> **Extract**:
Archive for About Cambridge

Art with a Local Flair: The Galleries of Kitchener, Waterloo and Cambridge


Local artists in Kitchener-Waterloo

Artwork Display of Local Artist Gary Barnett –

Although Kitchener-Waterloo is not a big metropolitan city, it still has all of all the sophistication and artistic flair of bigger cities. Art and culture are central to life in Waterloo Region and celebrated in both the city centers and in the homes of our residents too. Residents of Kitchener-Waterloo love fine art, which is evident by the number of popular galleries and museums that thrive here.


If you’re interested in going on an artistic journey in the Kitchener-Waterloo area, the place to start is THEMUSEUM. This isn’t your typical stodgy, dusty dull hall of aging artwork. THEMUSEUM is a vibrant and ever-changing display of art, technology and culture with a dash of science mixed in on a regular basis.

THEMUSEUM has a diverse array of programs for adults and children, permanent displays and changing exhibitions. It’s never the same from visit-to-visit. Interactive exhibits invite contact, collaboration and discussion while stimulating the imagination. It’s a fun-for-all-ages kind of place that redefines the concept of a museum. It’s cool and relevant but remains educational and inspirational.

Some of the permanent installations include a living wall at the entrance. The wall makes art from nature plus it cools the building and cleans the air. A magnetic wall invites visitors to add to the art with their own combination of words, shapes and gears. Another wall, the virtual graffiti wall, gives guests the chance to express themselves by painting with light. These are just a few of the on-going exhibitions; there are many more of course.

Not every exhibition at THEMUSEUM will remain there long-term. Special events and exhibits move in and out frequently for new and engaging experiences. Past exhibits have included Chagall for Children, Andy Warhol’s Factory, and the Treasures of China Featuring the Dazu Rock Carvings. Exhibits feature fine art, photography, science, culture and history plus modern history in the making.

Local artists can get involved in an annual tradition at THEMUSEUM. The World Refugee Day Art Show gives artists a chance to show their work and highlight a significant cause. THEMUSEUM partners with Immigration Partnership and CCORIC for this important event.

University of Waterloo Art Gallery

To see the work of the next generation of artists, check out the University of Waterloo Art Gallery. The work of students and visiting artists is constantly changing. At any given time you could see sculptural works, paintings, photography or mixed media at a UWAG show.

UpTown Gallery at Waterloo Town Square

If you are an artist yourself, the workspace at the UpTown Gallery at Waterloo Town Square might be of interest to you. This collaborative space sits in the center of the uptown area, right at the intersection of Erb Street and King Street West. Its founding purpose is to promote local artists and bring art to the community.

There is always an artist on the premises during open hours who is available to discuss techniques and methods or perhaps demonstrate their skills. You can even attend one of the gallery’s workshops. Artists working from the UpTown Gallery may choose to express themselves in mosaic, glass, jewelry, photography and fiber art as well as painting and sculpture. These pieces of art can be purchased with prices ranging from gift-worthy to investment-quality.

Kitchener-Waterloo Art Gallery

The Kitchener-Waterloo Art Gallery (or KWAG) is one of the premier non-profit public galleries in Ontario. This public treasure is dedicated to the collection, preservation, interpretation, research and exhibition of the visual arts. Inspiring creativity and appreciation for the visual arts is its “business.”

> **Supplied data**:
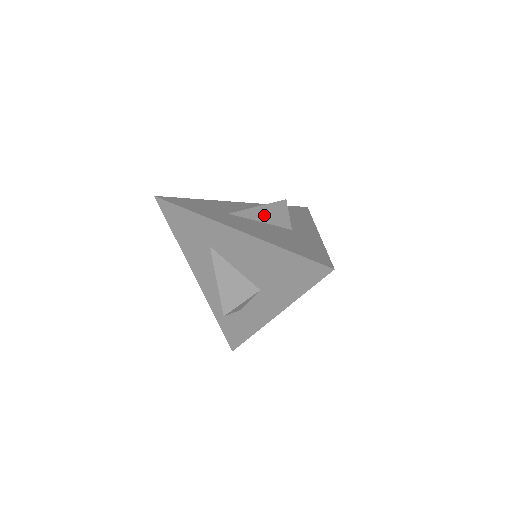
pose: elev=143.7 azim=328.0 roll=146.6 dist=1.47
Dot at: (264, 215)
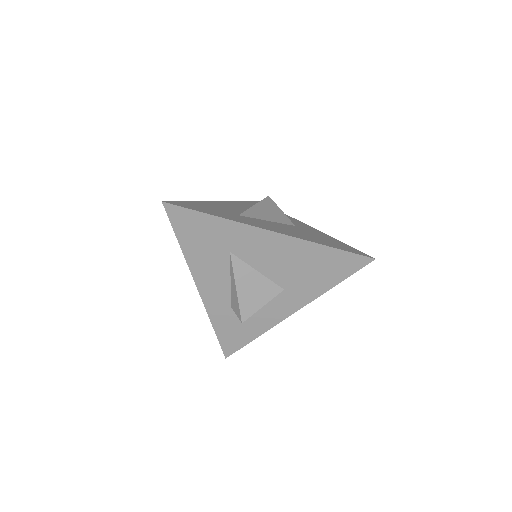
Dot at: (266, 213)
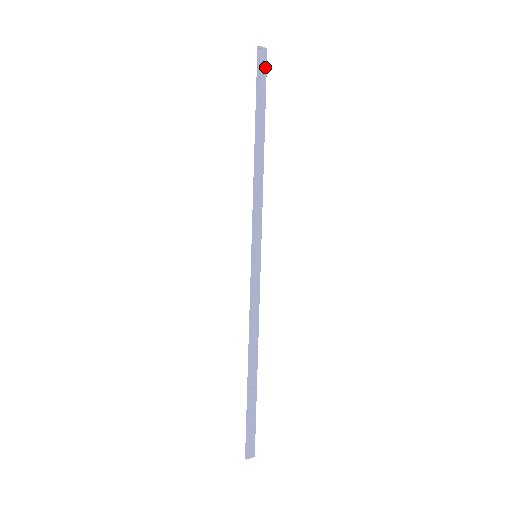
* * *
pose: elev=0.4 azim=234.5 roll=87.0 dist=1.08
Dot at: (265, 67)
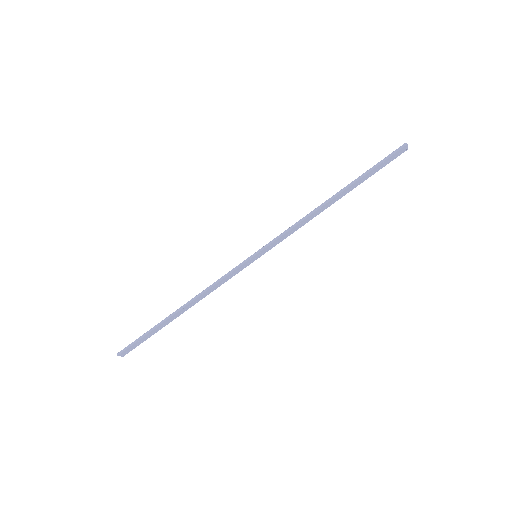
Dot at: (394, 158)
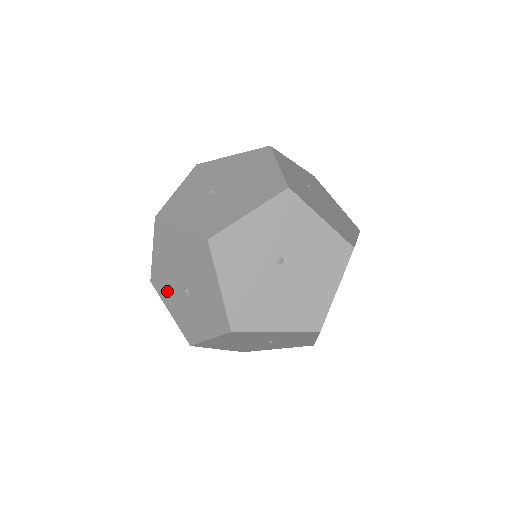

> **Brief**:
Answer from the gallery article:
(a) Which two organizations does THEMUSEUM partner with for the World Refugee Day Art Show?
(b) At which intersection does the UpTown Gallery at Waterloo Town Square sit?
(c) Besides making art from nature, what two things does the living wall at THEMUSEUM's entrance do?

> **Answer**:
(a) Immigration Partnership and CCORIC.
(b) Erb Street and King Street West.
(c) It cools the building and cleans the air.